Da Gloria ein Pflegekind war, übernahm das Jugendamt die Ausbildungskosten: "Ich wollte eigentlich die Bildungsanstalt für Elementarpädagogik besuchen. Aber als ich den Platz in der I-FIT-Schule bekommen habe, war ich froh darüber. Die Schule hat mir sehr geholfen. Ich hab' mich dort selber erst gefunden."
„"Es fühlt sich wie eine Familie an. Du gehst von zu Hause weg und kommst zu Hause an. Das Team hier ist super. Ich bin glücklich, dass ich diese Erfahrungen sammeln darf" - Gloria“
Neben Theorie nach dem Sonderschul-Lehrplan stand auch viel Praxis am Programm: "Ich habe zwei bis drei Tage pro Woche Praktikum in Kindergärten gemacht. Das sind sehr schöne Erinnerungen. Ich habe alles aus dieser Zeit, zum Beispiel die Zeichnungen der Kinder, aufgehoben", erinnert sich die 22-Jährige.

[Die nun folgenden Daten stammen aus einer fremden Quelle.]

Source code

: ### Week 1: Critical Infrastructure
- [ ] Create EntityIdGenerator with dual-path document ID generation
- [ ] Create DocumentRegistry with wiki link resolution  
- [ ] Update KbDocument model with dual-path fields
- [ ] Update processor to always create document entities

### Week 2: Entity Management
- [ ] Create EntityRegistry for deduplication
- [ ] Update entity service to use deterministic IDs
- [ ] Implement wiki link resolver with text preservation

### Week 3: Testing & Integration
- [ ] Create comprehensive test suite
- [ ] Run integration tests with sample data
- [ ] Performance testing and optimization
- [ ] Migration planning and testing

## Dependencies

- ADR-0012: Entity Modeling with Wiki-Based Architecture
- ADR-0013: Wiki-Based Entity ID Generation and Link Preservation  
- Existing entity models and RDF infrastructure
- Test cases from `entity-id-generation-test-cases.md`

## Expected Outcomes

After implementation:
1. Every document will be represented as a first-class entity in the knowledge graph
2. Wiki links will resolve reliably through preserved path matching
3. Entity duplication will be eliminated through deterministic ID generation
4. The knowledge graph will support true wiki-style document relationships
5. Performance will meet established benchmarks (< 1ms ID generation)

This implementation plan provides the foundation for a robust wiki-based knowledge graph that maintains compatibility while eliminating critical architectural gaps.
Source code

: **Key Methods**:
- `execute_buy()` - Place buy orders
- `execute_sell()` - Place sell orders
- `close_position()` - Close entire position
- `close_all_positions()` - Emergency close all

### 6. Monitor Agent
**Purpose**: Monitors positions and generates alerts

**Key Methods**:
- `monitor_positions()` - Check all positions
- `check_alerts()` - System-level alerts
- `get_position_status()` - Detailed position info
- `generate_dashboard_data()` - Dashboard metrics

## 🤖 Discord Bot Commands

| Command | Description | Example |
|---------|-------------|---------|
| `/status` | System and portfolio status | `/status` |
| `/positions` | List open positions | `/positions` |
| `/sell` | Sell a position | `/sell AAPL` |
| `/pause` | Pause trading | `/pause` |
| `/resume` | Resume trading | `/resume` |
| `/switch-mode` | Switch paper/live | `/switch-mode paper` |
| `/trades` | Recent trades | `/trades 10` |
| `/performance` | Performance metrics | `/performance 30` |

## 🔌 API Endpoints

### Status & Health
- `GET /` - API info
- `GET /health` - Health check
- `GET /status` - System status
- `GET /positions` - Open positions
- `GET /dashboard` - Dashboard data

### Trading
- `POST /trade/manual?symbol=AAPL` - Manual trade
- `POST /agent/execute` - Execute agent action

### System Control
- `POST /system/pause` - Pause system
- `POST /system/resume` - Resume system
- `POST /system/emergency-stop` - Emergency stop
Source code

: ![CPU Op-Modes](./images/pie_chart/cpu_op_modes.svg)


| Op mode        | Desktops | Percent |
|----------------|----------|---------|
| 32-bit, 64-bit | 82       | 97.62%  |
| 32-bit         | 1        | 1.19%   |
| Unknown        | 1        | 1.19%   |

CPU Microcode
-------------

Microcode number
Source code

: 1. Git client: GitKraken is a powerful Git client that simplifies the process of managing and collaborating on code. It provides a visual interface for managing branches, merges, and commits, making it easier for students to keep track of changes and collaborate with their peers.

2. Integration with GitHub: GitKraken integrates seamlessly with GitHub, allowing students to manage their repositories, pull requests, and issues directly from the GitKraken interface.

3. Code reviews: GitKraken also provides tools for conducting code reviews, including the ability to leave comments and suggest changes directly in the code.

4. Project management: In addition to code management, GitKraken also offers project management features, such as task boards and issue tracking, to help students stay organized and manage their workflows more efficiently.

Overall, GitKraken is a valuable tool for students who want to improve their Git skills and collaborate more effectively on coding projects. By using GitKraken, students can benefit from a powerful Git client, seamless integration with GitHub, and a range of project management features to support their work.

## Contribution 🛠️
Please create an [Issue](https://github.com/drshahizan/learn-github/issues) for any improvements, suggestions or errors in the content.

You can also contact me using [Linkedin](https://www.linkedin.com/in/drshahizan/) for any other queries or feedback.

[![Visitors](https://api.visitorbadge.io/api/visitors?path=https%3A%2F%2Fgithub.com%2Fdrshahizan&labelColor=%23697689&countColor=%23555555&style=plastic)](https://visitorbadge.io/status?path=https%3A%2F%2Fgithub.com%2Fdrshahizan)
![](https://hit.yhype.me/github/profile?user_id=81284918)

Nach ihrer Ausbildung samt Teilqualifizierung zur Kindergarten-Assistentin fing Gloria 2019 im Kiko-Kindergarten des Therapieinstituts Keil in Wien-Hernals zu arbeiten an. 29 Stunden pro Woche kümmert sich die Niederösterreicherin um schwerst geistig und körperlich behinderte Kinder: "Es fühlt sich wie eine Familie an. Du gehst von zu Hause weg und kommst zu Hause an. Das Team hier ist super. Ich bin glücklich, dass ich diese Erfahrungen sammeln darf."
Ausbildung zur Tagesmutter geplant
Die 22-Jährige hat noch große Pläne: Gloria überlegt, eine Ausbildung zur Tagesmutter und zur Kindergruppen-Betreuerin zu machen. Die junge Frau, die ihren leiblichen Vater nie kennen gelernt hat und bei verschiedenen Pflegeeltern aufgewachsen ist, ist endlich angekommen.